We account for income taxes under the liability method whereby deferred tax assets and liabilities are measured using enacted tax laws and rates expected to apply to taxable income in the years in which the assets and liabilities are expected to be recovered or settled. The effects on deferred tax assets and liabilities of subsequent changes in the tax laws and rates are recognized in income during the year the changes are enacted.

In assessing the realizability of deferred tax assets, we consider whether it is more-likely-than-not that some portion or all of the deferred tax assets will not be realized. The ultimate realization of deferred tax assets is dependent upon the generation of future taxable income during the periods in which those temporary differences become deductible. Management considers the scheduled reversal of deferred tax liabilities, projected future taxable income, and tax planning strategies in making this assessment.

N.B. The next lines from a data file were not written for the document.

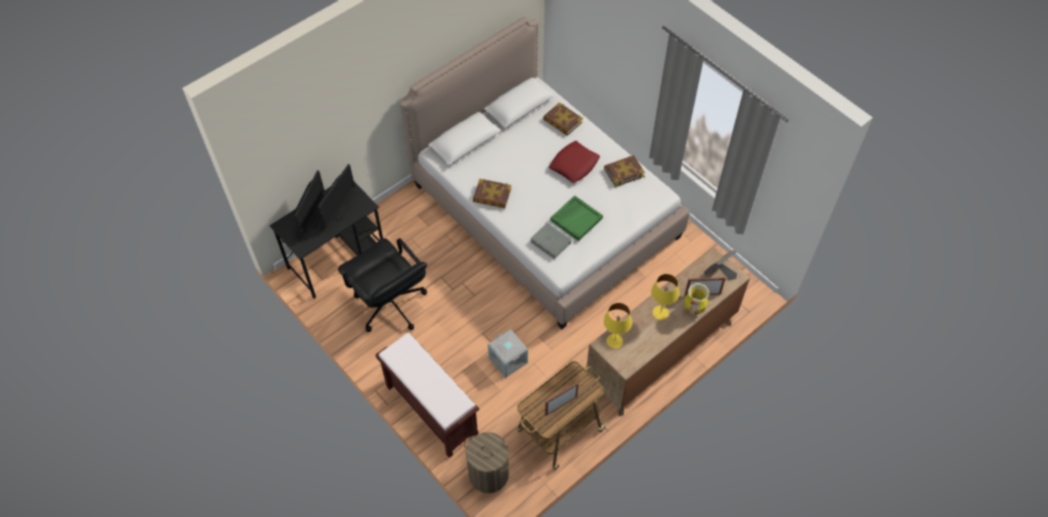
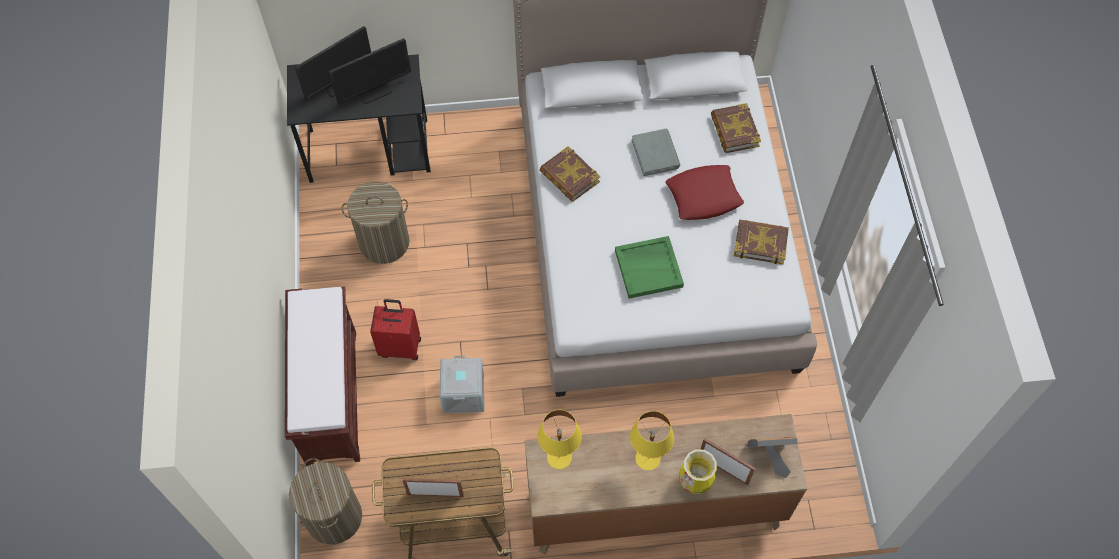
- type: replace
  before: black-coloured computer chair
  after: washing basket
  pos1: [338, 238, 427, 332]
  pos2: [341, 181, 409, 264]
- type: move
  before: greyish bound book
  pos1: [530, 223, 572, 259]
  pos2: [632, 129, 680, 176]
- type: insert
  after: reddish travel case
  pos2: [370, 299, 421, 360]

We follow the applicable authoritative guidance with respect to the accounting for uncertainty in income taxes recognized in our consolidated financial statements. It prescribes a recognition threshold and measurement attribute for the financial statement recognition and measurement of a tax position taken, or expected to be taken, in a tax return. We record any interest and penalties associated as additional income tax expense in the consolidated statements of operations.

Leases

The Company is the lessee in a significant real estate portfolio, primarily through ground leases (the Company leases the land and generally owns the building) and through leases of land and buildings. The Company records a right of use (“ROU”) asset and lease liability based on the present value of the Company’s estimated future minimum lease payments over the lease term.

In determining the initial lease term, the Company generally does not include periods covered by renewal options, as the Company does not believe these renewal options are reasonably assured of being exercised. These judgments may produce materially different amounts of depreciation, amortization, and rent expense than would be reported if different assumed lease terms were used.

If a lease does not provide enough information to determine the implicit interest rate in the agreements, the Company uses its incremental borrowing rate in calculating the lease liability. The Company determines its incremental borrowing rate for each lease by reference to yield rates on collateralized debt issuances, which approximates borrowings on a collateralized basis, by companies of a similar credit rating as the Company, with adjustments for differences in years to maturity and implied company-specific credit spreads.

Application of New Accounting Standards

See Note 2 of the consolidated financial statements for a discussion of recently issued accounting standards applicable to the Company.